EXERCISE REQUIREMENTS:
Across the entries below, how many lines have the string "aviseringen" in them? Reply with only the number.

Dataset entries:
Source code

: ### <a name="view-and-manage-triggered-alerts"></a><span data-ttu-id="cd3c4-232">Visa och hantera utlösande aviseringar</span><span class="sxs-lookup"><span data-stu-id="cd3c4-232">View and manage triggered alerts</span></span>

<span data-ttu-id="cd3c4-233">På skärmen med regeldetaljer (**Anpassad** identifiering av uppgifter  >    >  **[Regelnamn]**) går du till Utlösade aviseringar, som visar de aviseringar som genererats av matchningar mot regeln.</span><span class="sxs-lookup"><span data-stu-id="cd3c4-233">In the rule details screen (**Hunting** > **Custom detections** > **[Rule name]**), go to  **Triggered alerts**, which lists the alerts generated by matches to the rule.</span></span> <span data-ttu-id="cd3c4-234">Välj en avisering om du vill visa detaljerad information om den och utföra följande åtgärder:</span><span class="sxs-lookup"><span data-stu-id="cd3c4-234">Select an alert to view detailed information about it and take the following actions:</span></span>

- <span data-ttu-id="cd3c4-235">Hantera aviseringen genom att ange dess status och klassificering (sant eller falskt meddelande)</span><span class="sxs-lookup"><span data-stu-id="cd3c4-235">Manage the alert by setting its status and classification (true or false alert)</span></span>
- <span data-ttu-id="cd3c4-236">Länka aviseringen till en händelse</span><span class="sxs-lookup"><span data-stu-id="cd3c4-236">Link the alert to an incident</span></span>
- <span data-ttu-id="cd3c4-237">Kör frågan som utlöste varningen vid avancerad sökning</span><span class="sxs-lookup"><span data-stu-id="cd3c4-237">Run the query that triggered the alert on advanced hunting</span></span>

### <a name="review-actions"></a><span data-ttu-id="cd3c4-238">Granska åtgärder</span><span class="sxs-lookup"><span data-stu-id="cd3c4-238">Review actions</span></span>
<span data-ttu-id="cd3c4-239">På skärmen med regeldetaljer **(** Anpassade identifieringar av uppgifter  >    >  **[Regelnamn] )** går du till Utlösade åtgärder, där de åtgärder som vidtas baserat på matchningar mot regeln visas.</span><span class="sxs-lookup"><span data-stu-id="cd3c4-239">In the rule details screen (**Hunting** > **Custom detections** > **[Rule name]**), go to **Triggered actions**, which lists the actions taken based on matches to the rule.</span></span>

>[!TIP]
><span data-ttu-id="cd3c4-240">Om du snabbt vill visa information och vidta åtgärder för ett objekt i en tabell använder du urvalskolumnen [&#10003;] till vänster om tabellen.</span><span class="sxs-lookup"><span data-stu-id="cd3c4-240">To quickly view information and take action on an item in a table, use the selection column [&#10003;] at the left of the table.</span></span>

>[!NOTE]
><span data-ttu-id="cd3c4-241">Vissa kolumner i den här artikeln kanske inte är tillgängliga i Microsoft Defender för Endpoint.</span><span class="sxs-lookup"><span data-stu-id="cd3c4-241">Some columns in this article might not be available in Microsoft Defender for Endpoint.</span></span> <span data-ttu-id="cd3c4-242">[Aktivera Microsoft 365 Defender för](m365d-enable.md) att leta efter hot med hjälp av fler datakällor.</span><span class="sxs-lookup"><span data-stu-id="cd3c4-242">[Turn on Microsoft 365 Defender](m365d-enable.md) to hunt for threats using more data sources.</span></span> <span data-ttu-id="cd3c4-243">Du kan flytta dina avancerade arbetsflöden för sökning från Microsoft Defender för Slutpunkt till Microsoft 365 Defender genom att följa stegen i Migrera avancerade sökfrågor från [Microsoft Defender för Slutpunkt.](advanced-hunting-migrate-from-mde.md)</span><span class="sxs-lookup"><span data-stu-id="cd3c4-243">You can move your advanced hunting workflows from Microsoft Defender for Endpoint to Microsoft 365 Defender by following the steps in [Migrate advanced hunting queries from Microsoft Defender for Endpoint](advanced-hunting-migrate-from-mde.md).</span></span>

OUTPUT OF THE EXERCISE:
2